システムの大まかな流れだけを知ると、サブリースはアパート経営における最大のリスク空室問題を回避でき、オーナーにとって安定した収入を得られる素晴らしいシステムに感じるかもしれません。
しかし実際には、オーナーではなくサブリース会社が得をするからくりがあります。
■アパート建築費用に保証料が上乗せされている
サブリース会社と契約すると管理だけでなく、アパート建築から全てサブリース会社に任せる場合もあります。
会社によっては、建てるアパートのサイズやデザインすべて決まっており、オーナーはただ建築費用を支払うだけということもあるようです。その場合の建築費用には、純粋に建築にかかった費用だけでなくその保証料を上乗せして請求している会社もあります。
そのため、建築費が相場より高額になってしまうのです。建築費用が高いと投資回収にも時間がかかることになります。それでも、安定した収入が約束されたサブリースなら心配ないのではと思うかもしれません。しかし、そこが更なる問題点でもあります。
■賃料の値下げを要求される
契約時には、30年一括借上契約と記載されているため、多くの人は30年間の家賃保証がされていると思ってしまいます。
ローンの返済計画もでき、返済後の収入も想像つくかもしれません。しかし実際には、1.2年毎に賃料見直しという文言が入っている場合が多く、数年で家賃の値下げを要求されることになるようです。30年保証されているといっても、契約時の一定の金額が保証されているわけではないのです。
数年ごとの見直しによって家賃が下がっていく一方であれば、建築費が高額になったことで、延びたローンの返済が滞ってしまい大きな損害を招いてしまうのです。
・サブリース会社はオーナーの味方か敵か?!
勿論、すべてのサブリース会社に問題があるわけではないかもしれません。サブリース会社の中には、オーナーにとってもメリットとなる仕組みを作って、互いに良いパートナーとなっている会社もあります。
しかし上記であげたような仕組みによって不動産投資から破産を招いているオーナーが増えているのが現実です。社会問題として、テレビで取り上げられるようになっているほどです。ですから仕組みを知らないにも関わらず、安易に契約することは避けましょう。
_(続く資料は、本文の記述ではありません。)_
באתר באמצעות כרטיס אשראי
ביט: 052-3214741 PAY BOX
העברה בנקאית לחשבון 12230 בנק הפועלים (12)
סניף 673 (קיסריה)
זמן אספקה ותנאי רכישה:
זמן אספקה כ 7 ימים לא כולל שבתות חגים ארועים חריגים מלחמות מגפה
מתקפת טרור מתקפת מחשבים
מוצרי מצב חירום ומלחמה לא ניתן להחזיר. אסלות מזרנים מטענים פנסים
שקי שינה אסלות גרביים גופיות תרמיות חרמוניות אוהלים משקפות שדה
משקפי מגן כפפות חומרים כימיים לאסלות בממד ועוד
空室リスクを恐れてサブリース契約を行うオーナーもいますが、自分が望む管理を行ってくれるのか、30年後など長期的なシステムがどうなっているのか、細かく説明書や契約書を見て判断するようにしてください。
・まとめ
アパートオーナーに代わって物件を一括借上して管理を行ってくれるサブリースは入居者管理の煩わしさがないという点でのメリットはありますが、いかにもメリットに感じる家賃保証は、むしろこのシステムの問題点となっています。
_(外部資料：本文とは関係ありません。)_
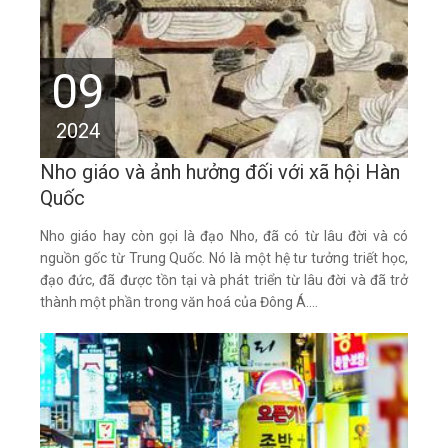
09
2024
Nho giáo và ảnh hưởng đối với xã hội Hàn
Quốc
Nho giáo hay còn gọi là đạo Nho, đã có từ lâu đời và có
nguồn gốc từ Trung Quốc. Nó là một hệ tư tưởng triết học,
đạo đức, đã được tồn tại và phát triển từ lâu đời và đã trở
thành một phần trong văn hoá của Đông Á....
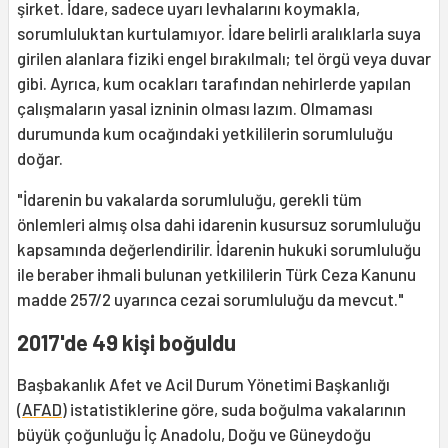
şirket. İdare, sadece uyarı levhalarını koymakla,
sorumluluktan kurtulamıyor. İdare belirli aralıklarla suya
girilen alanlara fiziki engel bırakılmalı; tel örgü veya duvar
gibi. Ayrıca, kum ocakları tarafından nehirlerde yapılan
çalışmaların yasal izninin olması lazım. Olmaması
durumunda kum ocağındaki yetkililerin sorumluluğu
doğar.
"İdarenin bu vakalarda sorumluluğu, gerekli tüm
önlemleri almış olsa dahi idarenin kusursuz sorumluluğu
kapsamında değerlendirilir. İdarenin hukuki sorumluluğu
ile beraber ihmali bulunan yetkililerin Türk Ceza Kanunu
madde 257/2 uyarınca cezai sorumluluğu da mevcut."
2017'de 49 kişi boğuldu
Başbakanlık Afet ve Acil Durum Yönetimi Başkanlığı
(
AFAD
) istatistiklerine göre, suda boğulma vakalarının
büyük çoğunluğu İç Anadolu, Doğu ve Güneydoğu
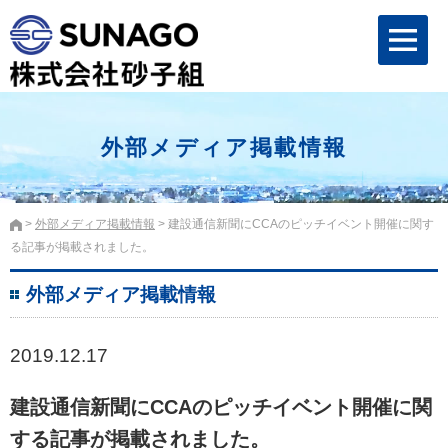
外部メディア掲載情報
外部メディア掲載情報
建設通信新聞にCCAのピッチイベント開催に関す
る記事が掲載されました。
外部メディア掲載情報
2019.12.17
建設通信新聞にCCAのピッチイベント開催に関
する記事が掲載されました。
仕事や経営を行う際には問題は少なからず生じますし、何も問題が無いことを望むのは現実的ではありません。それどころか、問題なんて何もないという思いでアパート経営を行うことや、起こり得る問題やリスクを知らずに経営を始めようとすることほど危険なことはありません。
それこそが、一番の問題点とも言えます。それでも、問題が起こり得る方法をわざわざ試す必要はありませんし、問題が起こったときの対策を知っていることは問題に対処するうえで重要です。
ですから、アパート経営を行う際には、サブリースシステムなどアパート経営に関係するシステムや、起こり得る問題点をしっかり把握しておくことをおススメします。